Show each line of the records that contains the word "series". Uppercase and lowercase letters count as different.

Records for this exercise:
------------------------------------------------
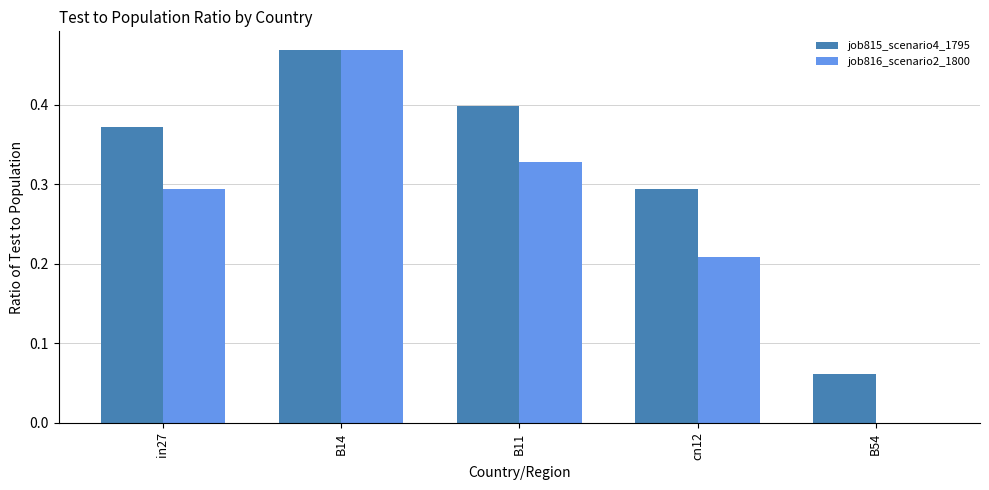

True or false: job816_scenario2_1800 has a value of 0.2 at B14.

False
------------------------------------------------
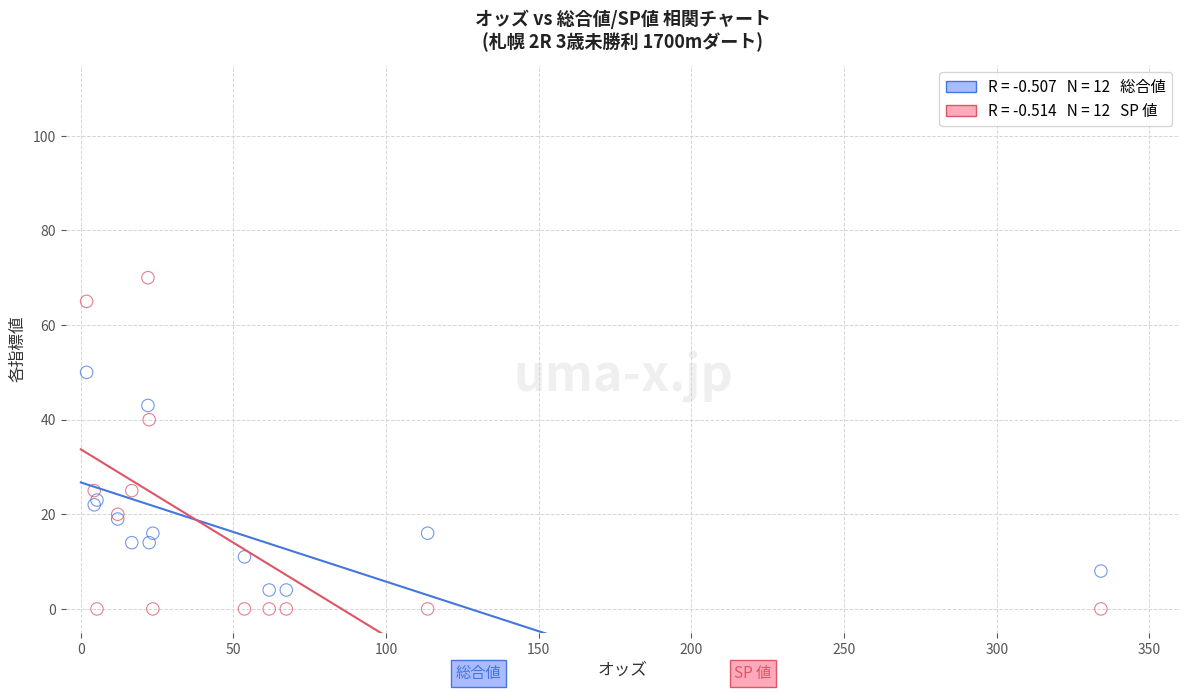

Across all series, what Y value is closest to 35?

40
------------------------------------------------
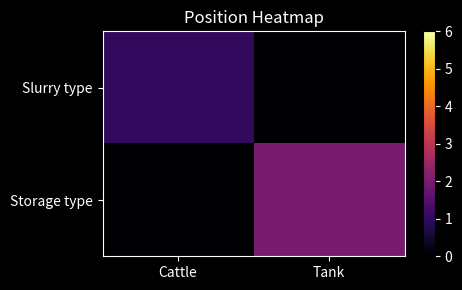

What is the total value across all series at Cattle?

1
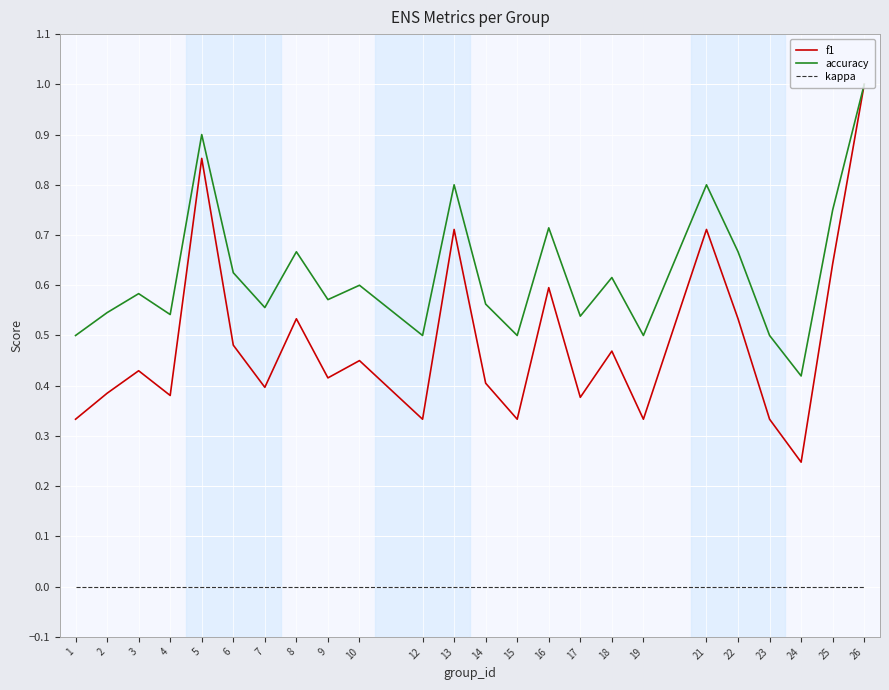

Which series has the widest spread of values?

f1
------------------------------------------------
Result of this exercise:
Across all series, what Y value is closest to 35?
What is the total value across all series at Cattle?
Which series has the widest spread of values?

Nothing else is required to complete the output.